Je reviendrai à Vegas
Pour la première fois depuis 1970, les WSOP ont été annulées.
Et quand bien même, si elles avaient été maintenues par un directeur au cerveau trumpien, il n’y aurait pas eu l’ombre d’un joueur au Rio puisque la ville est confinée.
Las Vegas vide, c’est triste. Las Vegas grouillant de touristes, c’est déjà limit écoeurant – non les touristes, mais cette habitude continue d’en vouloir jusqu’à votre dernier dollar. A peine sorti de l’avion, le hall de l’aéroport vous offre ses machines à sous, et plus encore à ceux qui attendent leur vol et qui trouvent là de quoi tuer le temps et dépenser les derniers sous que la ville elle-même leur aura épargnés malgré elle.
Mais Las Vegas vide et déserte, c’est pire. Ils n’avaient pas prévu qu’un jour cela puisse arriver. Un casino à Vegas, une fois ouvert, ne ferme plus jamais. Il tourne 365/7/24. On n’a jamais dit qu’on faisait fortune à Vegas. Certains propriétaires de casino, oui. Mais chaque année, il est de casinos (parmi les indépendants) qui perdent de l’argent, certains même qui mettent le clé sous la porte à tourniquet et se font immédiatement racheter par un concurrent, sans fermer. On change juste la signalétique et the show goes on.
Las Vegas vide, c’est des milliers d’employés qui se réveillent au chômage, et de longues files de voiture à la soupe populaire. Vous aviez eu des yeux tous pour la femme de chambre ? Mais vous ignoriez que cette Betty, Sharon ou Melissa – comme l’indique son badge – émargeait pour un SMIC en bossant la nuit, avait trois enfants de moins de 10 ans et un mari alcoolique. Maintenant, on le sait. Derrière le vernis de Vegas se cache une misère sociale que les différentes crises ont révélée. Aux WSOP 2008, j’avais sillonné quelques rues autour du Strip, pour remarquer qu’un tiers de ces belles maisons américaines de plain-pied (on a de la place à Vegas) étaient à vendre, entre 80.000 et 150.000 dollars chacune, téléphonez à la banque Bidule pour info. Toutes négociables.
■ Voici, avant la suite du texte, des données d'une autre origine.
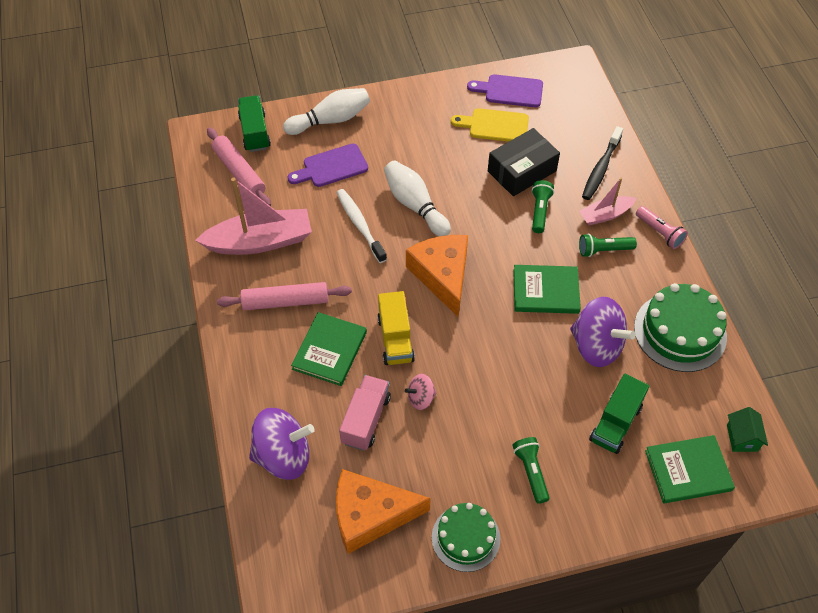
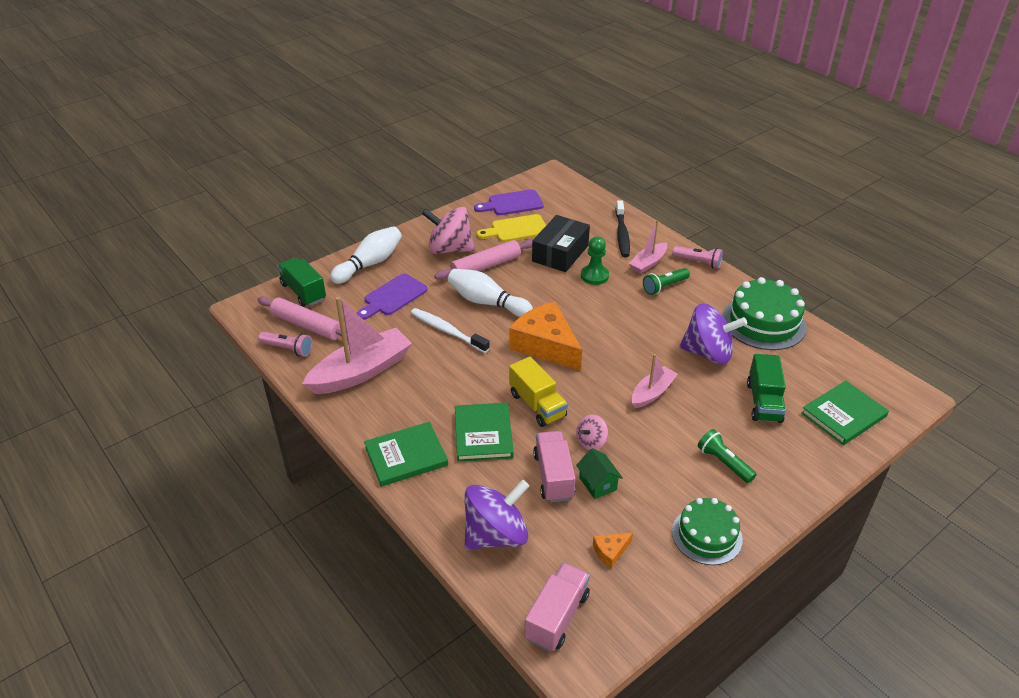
camera: 25 degrees left, 15 degrees down
pink rolling pin [217,282,352,310] -> pink rolling pin moved to [434,239,533,280]
orange cheese [336,469,431,554] -> orange cheese [593,533,633,568], size x0.42
green book [513,265,581,314] -> green book moved to [364,422,448,487]
green flashlight [531,180,554,233] -> green pawn [581,236,609,285]
green house [727,407,768,452] -> green house moved to [576,448,623,499]
none -> pink flashlight [258,331,313,357]
none -> pink spinning top [422,207,475,254]
none -> pink truck [525,562,590,651]
none -> pink boat [632,354,678,408]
Un enfer qui guette de nouveau Las Vegas, car les serveurs, donneurs de cartes et tourneurs de roulettes, qui gagnaient plutôt bien leur vie notamment grâce aux pourboires des joueurs qui cassent (de temps à temps) la baraque, ont fait le grand saut depuis que tout a fermé : revenu mensuel dégringolé à zéro, pendant que les remboursements de crédits, eux, continuent de courir. La tornade ravage à nouveau Vegas, mettant à nu cette Amérique idyllique que peu d'entre nous, paradoxalement, voudraient vraiment habiter.
Las Vegas, ce grand parc d’attractions pour adultes qui s’était doté au fil des décennies de parcs d’attractions pour enfants, de salles de spectacle hollywoodiennes, d’une université parmi les meilleures et de centres de congrès devenus mythiques (cf. le C. E. S. en début d’année, où brille toujours le génie français), s’est vidée de son sang. Elle n’amuse plus personne, les discothèques se sont tues, les bravos sont devenus muets, les roulettes ont fini de tourner, le cliquetis incessants des jetons de salles de poker a disparu.
Pendant les WSOP, la température extérieure dépasse allègrement les 100°F. Vous entrez dans un casino, c’est une glacière. Vous en sortez, c’est un four. J’attrape toujours un rhume quand je vais à Vegas. Je dis « j’attrape » et non « j’attrapais ». Car je reviendrai à Vegas. J’avais déjà prévu de faire mon come-back dans "la ville qui ne dorMAIt jamais" pour les WSOP, pour deux tournois d’Omaha prévus le 10 et le 14 juin, respectivement à $1.000 et $1.500. Sur le site des WSOP, les épreuves sont reportées à l’automne, mais c’est de la folie douce. Une réouverture n’est possible que quand on aura trouvé un vaccin fiable, ce qui prend 12 à 18 mois au bas mot. Aux U.S., le Covid-19 devrait faire quelque chose comme 150.000 morts au final. Presque autant que la grippe espagnole en France, il y a un siècle. Et merci Mr. Trump pour vos efforts.
Mais Vegas rouvrira. Et, tel le Phénix, cette ville unique en son genre renaîtra de ses cendres. Et les serveuses légères et court vêtues que vous (messieurs) appréciiez tant seront de nouveau prêtes à satisfaire vos caprices — Coca, Schweppes, bourbon et cocktails en tout genre – avec, en bonus offert, leur sourire indéfectible.